--- Input material ---

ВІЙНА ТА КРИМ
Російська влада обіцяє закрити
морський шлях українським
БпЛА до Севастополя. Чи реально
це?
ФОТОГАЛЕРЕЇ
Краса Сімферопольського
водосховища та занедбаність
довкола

---
--- Input material ---

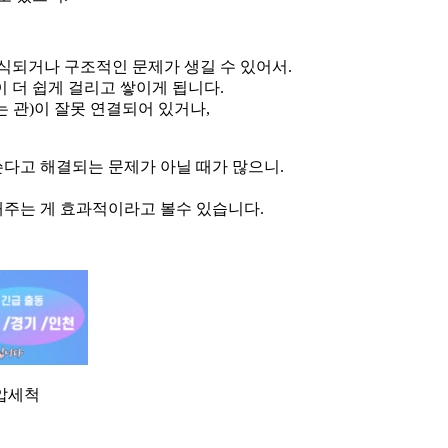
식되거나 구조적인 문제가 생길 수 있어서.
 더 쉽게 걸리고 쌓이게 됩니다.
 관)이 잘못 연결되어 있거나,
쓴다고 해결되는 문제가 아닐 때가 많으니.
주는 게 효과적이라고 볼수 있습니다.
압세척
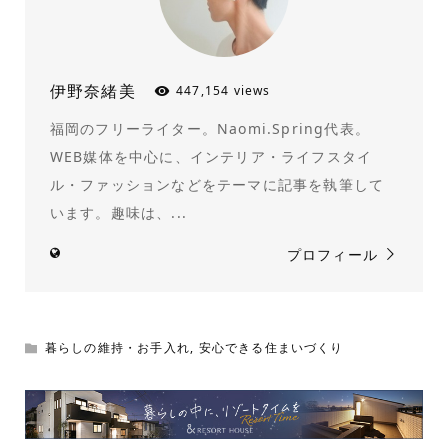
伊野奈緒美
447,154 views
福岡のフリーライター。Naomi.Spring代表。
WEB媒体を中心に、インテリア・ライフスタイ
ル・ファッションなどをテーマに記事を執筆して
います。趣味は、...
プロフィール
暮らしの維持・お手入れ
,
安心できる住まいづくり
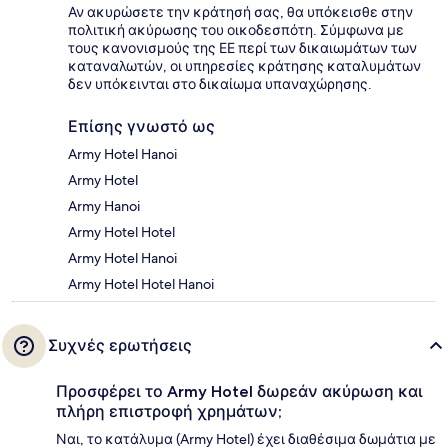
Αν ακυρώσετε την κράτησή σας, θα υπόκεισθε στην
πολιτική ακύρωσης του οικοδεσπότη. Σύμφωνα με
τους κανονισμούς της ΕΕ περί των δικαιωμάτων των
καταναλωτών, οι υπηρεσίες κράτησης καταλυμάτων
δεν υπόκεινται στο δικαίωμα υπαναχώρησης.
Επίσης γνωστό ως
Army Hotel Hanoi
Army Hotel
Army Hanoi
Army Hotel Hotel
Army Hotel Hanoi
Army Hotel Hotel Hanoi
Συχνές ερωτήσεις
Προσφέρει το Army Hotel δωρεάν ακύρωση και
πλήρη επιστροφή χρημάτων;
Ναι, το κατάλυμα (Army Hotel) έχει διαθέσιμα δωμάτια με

---

— The problem —
Format the text from the line with "식되거나 구조적인 문제가 생길 수 있어서." up to and including the line with "Ναι, το κατάλυμα" as a JSON list of strings, one string per line, with blank lines and picture markers left out.

— Answer to the exercise —
[
  "식되거나 구조적인 문제가 생길 수 있어서.",
  " 더 쉽게 걸리고 쌓이게 됩니다.",
  " 관)이 잘못 연결되어 있거나,",
  "쓴다고 해결되는 문제가 아닐 때가 많으니.",
  "주는 게 효과적이라고 볼수 있습니다.",
  "압세척",
  "伊野奈緒美",
  "447,154 views",
  "福岡のフリーライター。Naomi.Spring代表。",
  "WEB媒体を中心に、インテリア・ライフスタイ",
  "ル・ファッションなどをテーマに記事を執筆して",
  "います。趣味は、...",
  "プロフィール",
  "暮らしの維持・お手入れ",
  ",",
  "安心できる住まいづくり",
  "Αν ακυρώσετε την κράτησή σας, θα υπόκεισθε στην",
  "πολιτική ακύρωσης του οικοδεσπότη. Σύμφωνα με",
  "τους κανονισμούς της ΕΕ περί των δικαιωμάτων των",
  "καταναλωτών, οι υπηρεσίες κράτησης καταλυμάτων",
  "δεν υπόκεινται στο δικαίωμα υπαναχώρησης.",
  "Επίσης γνωστό ως",
  "Army Hotel Hanoi",
  "Army Hotel",
  "Army Hanoi",
  "Army Hotel Hotel",
  "Army Hotel Hanoi",
  "Army Hotel Hotel Hanoi",
  "Συχνές ερωτήσεις",
  "Προσφέρει το Army Hotel δωρεάν ακύρωση και",
  "πλήρη επιστροφή χρημάτων;",
  "Ναι, το κατάλυμα (Army Hotel) έχει διαθέσιμα δωμάτια με"
]